Explicit knowledge is easily communicated as hard data, clear guidelines, or through the language of science or mathematics. But explicit knowledge only gives a partial picture of reality. What can’t be expressed explicitly are the intuitive insights or subjective views which, because of our experience, carry the same validity. This less visible and more difficult to communicate information, this tacit knowledge, carries great weight since it springs from our personal know-how and from what we’ve learned applying the skills and techniques that each of us have personally fostered. Additionally, it is tacit knowledge that reflects perspective, beliefs, and the mental images (often not yet formed into words); the information we need to gain rapid insight.

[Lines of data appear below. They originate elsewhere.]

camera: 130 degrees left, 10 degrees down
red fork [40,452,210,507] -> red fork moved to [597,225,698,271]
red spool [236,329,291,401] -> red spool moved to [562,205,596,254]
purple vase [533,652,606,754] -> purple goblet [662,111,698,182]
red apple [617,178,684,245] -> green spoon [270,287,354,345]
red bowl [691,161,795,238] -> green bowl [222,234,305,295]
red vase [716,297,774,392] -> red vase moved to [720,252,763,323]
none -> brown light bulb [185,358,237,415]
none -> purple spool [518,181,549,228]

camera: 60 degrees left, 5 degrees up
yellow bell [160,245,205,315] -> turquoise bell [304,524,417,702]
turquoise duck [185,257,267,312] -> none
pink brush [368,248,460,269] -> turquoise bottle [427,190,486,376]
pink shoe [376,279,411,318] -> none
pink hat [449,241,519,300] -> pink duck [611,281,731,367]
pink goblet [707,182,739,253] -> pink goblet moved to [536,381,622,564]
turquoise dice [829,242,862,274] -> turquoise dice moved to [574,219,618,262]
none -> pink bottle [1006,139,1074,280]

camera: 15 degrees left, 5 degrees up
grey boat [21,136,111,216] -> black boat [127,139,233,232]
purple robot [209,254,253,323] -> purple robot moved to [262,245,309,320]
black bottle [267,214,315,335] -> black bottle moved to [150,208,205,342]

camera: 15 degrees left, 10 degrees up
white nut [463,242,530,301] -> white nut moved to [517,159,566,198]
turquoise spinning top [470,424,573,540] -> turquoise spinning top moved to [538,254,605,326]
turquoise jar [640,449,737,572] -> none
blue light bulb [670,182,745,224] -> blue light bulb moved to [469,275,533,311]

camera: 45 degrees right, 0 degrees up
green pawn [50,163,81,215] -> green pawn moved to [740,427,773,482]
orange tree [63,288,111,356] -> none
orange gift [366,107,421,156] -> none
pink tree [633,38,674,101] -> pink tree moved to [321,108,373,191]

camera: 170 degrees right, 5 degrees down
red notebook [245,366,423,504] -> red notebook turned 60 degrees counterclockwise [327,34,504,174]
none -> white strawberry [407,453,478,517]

Because of its very nature, what will constitute the information that is a product of tacit knowledge cannot be planned for. There is no way to predict the nature of the tacit knowledge that will spring from a group of people or how it will be communicated. Unlike, explicit knowledge which can be classified and stored within a taxonomy, tacit knowledge happens in unpredictable ways. Typically, this information is shared person to person, through informal discussions, in free flowing meetings, or by one to one conversations that might happen on the phone or in written exchange. But, in 21st century business this is becoming problematic.
Today, increasingly, people work more and more in virtual teams. Telecommuting is becoming common, organizational restructuring has lead to work environments where people interact based upon functional role and skill set not geographic proximity. We can talk on the phone or exchange emails but the very nature of such communication is to compartmentalize information, especially the tacit knowledge that is being created and shared. There is no bulletin board, no office meeting, no Friday afternoon happy hour, no water cooler. There is no forum where we can talk and muse about the job in an unplanned way. Opportunities for sharing and gaining insight from others are sparse.
A different sense of the organization is created within the mind of each person who has an opportunity to see more deeply into how others are functioning and why. By creating the opportunity for different voices to be heard a new sense of leadership is created that is not solely rooted in organizational hierarchy but in the contribution that comes from the fresh insights of individuals skilled in performing critical organizational tasks. As this happens, unplanned connections are created between individuals who share common views. A positive sense of the organization, and one's role in it, is created.
Through the use of Social Media, informal information networks can be created that allow individuals to make these connections, share tacit knowledge, and look at work from new perspectives. The openness and facility of use that is inherent to Social Media applications allows for information to flow easily thereby creating new opportunities for exchange. Within this medium, tacit knowledge can be shared without requiring the traditional and time consuming approach of making it explicit.
The growth in interest in Social Media inside the intranet, aka Enterprise 2.0, reflects the drive to create more opportunities for innovation by sharing information in unplanned ways and allow for connections between people who sit in discrepant parts of the organizational hierarchy. By using Social Media to reveal the details of one’s current activities, in process work efforts, work group discussions, and the relational context of one’s work deliverables, tacit knowledge is shared and an understanding of content and information is enriched.